# [Problem to work on]
Swap every "left wrist" in the material below for "left hand", leaving all other text unchanged.

# [Supplied data]
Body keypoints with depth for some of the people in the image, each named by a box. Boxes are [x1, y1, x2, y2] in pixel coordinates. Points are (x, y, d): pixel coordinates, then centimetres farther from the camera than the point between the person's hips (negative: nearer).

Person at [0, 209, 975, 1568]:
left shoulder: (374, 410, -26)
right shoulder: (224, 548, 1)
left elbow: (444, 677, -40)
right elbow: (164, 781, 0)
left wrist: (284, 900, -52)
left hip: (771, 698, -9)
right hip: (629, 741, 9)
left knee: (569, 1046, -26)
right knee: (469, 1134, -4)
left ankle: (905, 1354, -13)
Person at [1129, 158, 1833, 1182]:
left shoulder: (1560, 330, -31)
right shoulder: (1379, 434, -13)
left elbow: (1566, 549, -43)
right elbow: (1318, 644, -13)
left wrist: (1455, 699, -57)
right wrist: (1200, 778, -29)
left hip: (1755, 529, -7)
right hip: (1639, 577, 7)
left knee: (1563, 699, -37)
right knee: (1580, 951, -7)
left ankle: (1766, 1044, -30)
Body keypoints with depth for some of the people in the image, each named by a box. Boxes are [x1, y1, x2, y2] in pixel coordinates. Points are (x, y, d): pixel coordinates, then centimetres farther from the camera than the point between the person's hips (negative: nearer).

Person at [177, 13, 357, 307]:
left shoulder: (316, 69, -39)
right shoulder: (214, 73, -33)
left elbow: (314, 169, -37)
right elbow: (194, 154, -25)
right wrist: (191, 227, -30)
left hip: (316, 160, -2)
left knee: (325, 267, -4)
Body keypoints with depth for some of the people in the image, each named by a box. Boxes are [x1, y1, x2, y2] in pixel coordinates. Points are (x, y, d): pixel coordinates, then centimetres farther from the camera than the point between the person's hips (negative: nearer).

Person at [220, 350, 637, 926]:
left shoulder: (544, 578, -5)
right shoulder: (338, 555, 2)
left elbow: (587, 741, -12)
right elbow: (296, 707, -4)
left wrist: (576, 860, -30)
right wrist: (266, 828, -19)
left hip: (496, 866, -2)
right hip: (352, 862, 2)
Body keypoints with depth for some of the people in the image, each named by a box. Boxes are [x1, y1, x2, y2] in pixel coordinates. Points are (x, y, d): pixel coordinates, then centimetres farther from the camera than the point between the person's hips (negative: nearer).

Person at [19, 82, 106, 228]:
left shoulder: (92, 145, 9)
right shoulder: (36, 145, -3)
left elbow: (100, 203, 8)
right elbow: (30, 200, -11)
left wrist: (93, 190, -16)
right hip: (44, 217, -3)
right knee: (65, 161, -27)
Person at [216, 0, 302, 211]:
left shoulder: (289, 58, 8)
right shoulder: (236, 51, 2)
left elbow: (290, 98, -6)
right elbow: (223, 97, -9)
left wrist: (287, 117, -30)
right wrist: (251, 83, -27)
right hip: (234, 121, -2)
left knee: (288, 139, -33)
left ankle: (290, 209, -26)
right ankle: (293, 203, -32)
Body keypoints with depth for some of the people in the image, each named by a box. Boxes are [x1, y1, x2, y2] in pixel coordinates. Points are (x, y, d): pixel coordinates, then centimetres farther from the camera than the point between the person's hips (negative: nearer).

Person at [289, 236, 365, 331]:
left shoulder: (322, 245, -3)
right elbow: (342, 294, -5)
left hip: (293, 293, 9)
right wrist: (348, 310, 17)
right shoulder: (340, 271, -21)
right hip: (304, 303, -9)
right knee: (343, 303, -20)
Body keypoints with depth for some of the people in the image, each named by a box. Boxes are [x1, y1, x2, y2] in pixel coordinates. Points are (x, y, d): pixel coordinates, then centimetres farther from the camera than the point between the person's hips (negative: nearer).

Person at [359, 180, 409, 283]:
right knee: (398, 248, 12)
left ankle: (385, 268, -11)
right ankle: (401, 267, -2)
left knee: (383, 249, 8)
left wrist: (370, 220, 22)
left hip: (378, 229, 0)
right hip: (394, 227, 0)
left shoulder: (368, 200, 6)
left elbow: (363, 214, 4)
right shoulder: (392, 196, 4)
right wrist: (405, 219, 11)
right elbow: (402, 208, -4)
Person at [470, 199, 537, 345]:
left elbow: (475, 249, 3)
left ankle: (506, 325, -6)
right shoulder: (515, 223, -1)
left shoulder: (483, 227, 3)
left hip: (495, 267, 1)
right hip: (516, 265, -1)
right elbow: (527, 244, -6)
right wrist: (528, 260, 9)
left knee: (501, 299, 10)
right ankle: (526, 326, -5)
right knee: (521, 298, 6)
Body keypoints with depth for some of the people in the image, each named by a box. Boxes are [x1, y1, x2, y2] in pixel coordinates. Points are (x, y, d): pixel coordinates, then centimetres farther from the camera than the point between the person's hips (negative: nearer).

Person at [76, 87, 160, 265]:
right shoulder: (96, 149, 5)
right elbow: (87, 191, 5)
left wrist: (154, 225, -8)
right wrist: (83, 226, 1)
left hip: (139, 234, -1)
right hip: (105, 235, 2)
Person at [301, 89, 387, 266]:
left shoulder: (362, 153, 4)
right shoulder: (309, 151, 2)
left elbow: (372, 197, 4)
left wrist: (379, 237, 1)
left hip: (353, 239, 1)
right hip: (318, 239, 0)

# [Written answer]
Body keypoints with depth for some of the people in the image, each named by a box. Boxes are [x1, y1, x2, y2] in pixel coordinates. Points are (x, y, d): pixel coordinates, then centimetres farther from the camera than the point between the person's hips (negative: nearer).

Person at [0, 209, 975, 1568]:
left shoulder: (374, 410, -26)
right shoulder: (224, 548, 1)
left elbow: (444, 677, -40)
right elbow: (164, 781, 0)
left hand: (284, 900, -52)
left hip: (771, 698, -9)
right hip: (629, 741, 9)
left knee: (569, 1046, -26)
right knee: (469, 1134, -4)
left ankle: (905, 1354, -13)
Person at [1129, 158, 1833, 1182]:
left shoulder: (1560, 330, -31)
right shoulder: (1379, 434, -13)
left elbow: (1566, 549, -43)
right elbow: (1318, 644, -13)
left hand: (1455, 699, -57)
right wrist: (1200, 778, -29)
left hip: (1755, 529, -7)
right hip: (1639, 577, 7)
left knee: (1563, 699, -37)
right knee: (1580, 951, -7)
left ankle: (1766, 1044, -30)
Body keypoints with depth for some of the people in the image, each named by a box. Boxes are [x1, y1, x2, y2] in pixel coordinates. Points are (x, y, d): pixel coordinates, then centimetres farther from the camera than the point between the person's hips (negative: nearer).

Person at [177, 13, 357, 307]:
left shoulder: (316, 69, -39)
right shoulder: (214, 73, -33)
left elbow: (314, 169, -37)
right elbow: (194, 154, -25)
right wrist: (191, 227, -30)
left hip: (316, 160, -2)
left knee: (325, 267, -4)
Body keypoints with depth for some of the people in the image, each named by a box. Boxes are [x1, y1, x2, y2] in pixel coordinates. Points are (x, y, d): pixel coordinates, then centimetres farther from the camera than the point between the person's hips (negative: nearer).

Person at [220, 350, 637, 926]:
left shoulder: (544, 578, -5)
right shoulder: (338, 555, 2)
left elbow: (587, 741, -12)
right elbow: (296, 707, -4)
left hand: (576, 860, -30)
right wrist: (266, 828, -19)
left hip: (496, 866, -2)
right hip: (352, 862, 2)
Body keypoints with depth for some of the people in the image, each named by a box. Boxes are [x1, y1, x2, y2] in pixel coordinates. Points are (x, y, d): pixel coordinates, then centimetres farther from the camera than the point between the person's hips (negative: nearer).

Person at [19, 82, 106, 228]:
left shoulder: (92, 145, 9)
right shoulder: (36, 145, -3)
left elbow: (100, 203, 8)
right elbow: (30, 200, -11)
left hand: (93, 190, -16)
right hip: (44, 217, -3)
right knee: (65, 161, -27)
Person at [216, 0, 302, 211]:
left shoulder: (289, 58, 8)
right shoulder: (236, 51, 2)
left elbow: (290, 98, -6)
right elbow: (223, 97, -9)
left hand: (287, 117, -30)
right wrist: (251, 83, -27)
right hip: (234, 121, -2)
left knee: (288, 139, -33)
left ankle: (290, 209, -26)
right ankle: (293, 203, -32)
Body keypoints with depth for some of the people in the image, each named by a box. Boxes are [x1, y1, x2, y2] in pixel coordinates. Points are (x, y, d): pixel coordinates, then centimetres farther from the camera than the point between the person's hips (negative: nearer).

Person at [289, 236, 365, 331]:
left shoulder: (322, 245, -3)
right elbow: (342, 294, -5)
left hip: (293, 293, 9)
right wrist: (348, 310, 17)
right shoulder: (340, 271, -21)
right hip: (304, 303, -9)
right knee: (343, 303, -20)
Body keypoints with depth for some of the people in the image, each named by a box. Boxes are [x1, y1, x2, y2] in pixel coordinates. Points are (x, y, d): pixel coordinates, then centimetres farther from the camera than the point between the person's hips (negative: nearer).

Person at [359, 180, 409, 283]:
right knee: (398, 248, 12)
left ankle: (385, 268, -11)
right ankle: (401, 267, -2)
left knee: (383, 249, 8)
left hand: (370, 220, 22)
left hip: (378, 229, 0)
right hip: (394, 227, 0)
left shoulder: (368, 200, 6)
left elbow: (363, 214, 4)
right shoulder: (392, 196, 4)
right wrist: (405, 219, 11)
right elbow: (402, 208, -4)
Person at [470, 199, 537, 345]:
left elbow: (475, 249, 3)
left ankle: (506, 325, -6)
right shoulder: (515, 223, -1)
left shoulder: (483, 227, 3)
left hip: (495, 267, 1)
right hip: (516, 265, -1)
right elbow: (527, 244, -6)
right wrist: (528, 260, 9)
left knee: (501, 299, 10)
right ankle: (526, 326, -5)
right knee: (521, 298, 6)
Body keypoints with depth for some of the people in the image, each named by a box. Boxes are [x1, y1, x2, y2] in pixel coordinates. Points are (x, y, d): pixel coordinates, then centimetres farther from the camera than the point between the person's hips (negative: nearer).

Person at [76, 87, 160, 265]:
right shoulder: (96, 149, 5)
right elbow: (87, 191, 5)
left hand: (154, 225, -8)
right wrist: (83, 226, 1)
left hip: (139, 234, -1)
right hip: (105, 235, 2)
Person at [301, 89, 387, 266]:
left shoulder: (362, 153, 4)
right shoulder: (309, 151, 2)
left elbow: (372, 197, 4)
left hand: (379, 237, 1)
left hip: (353, 239, 1)
right hip: (318, 239, 0)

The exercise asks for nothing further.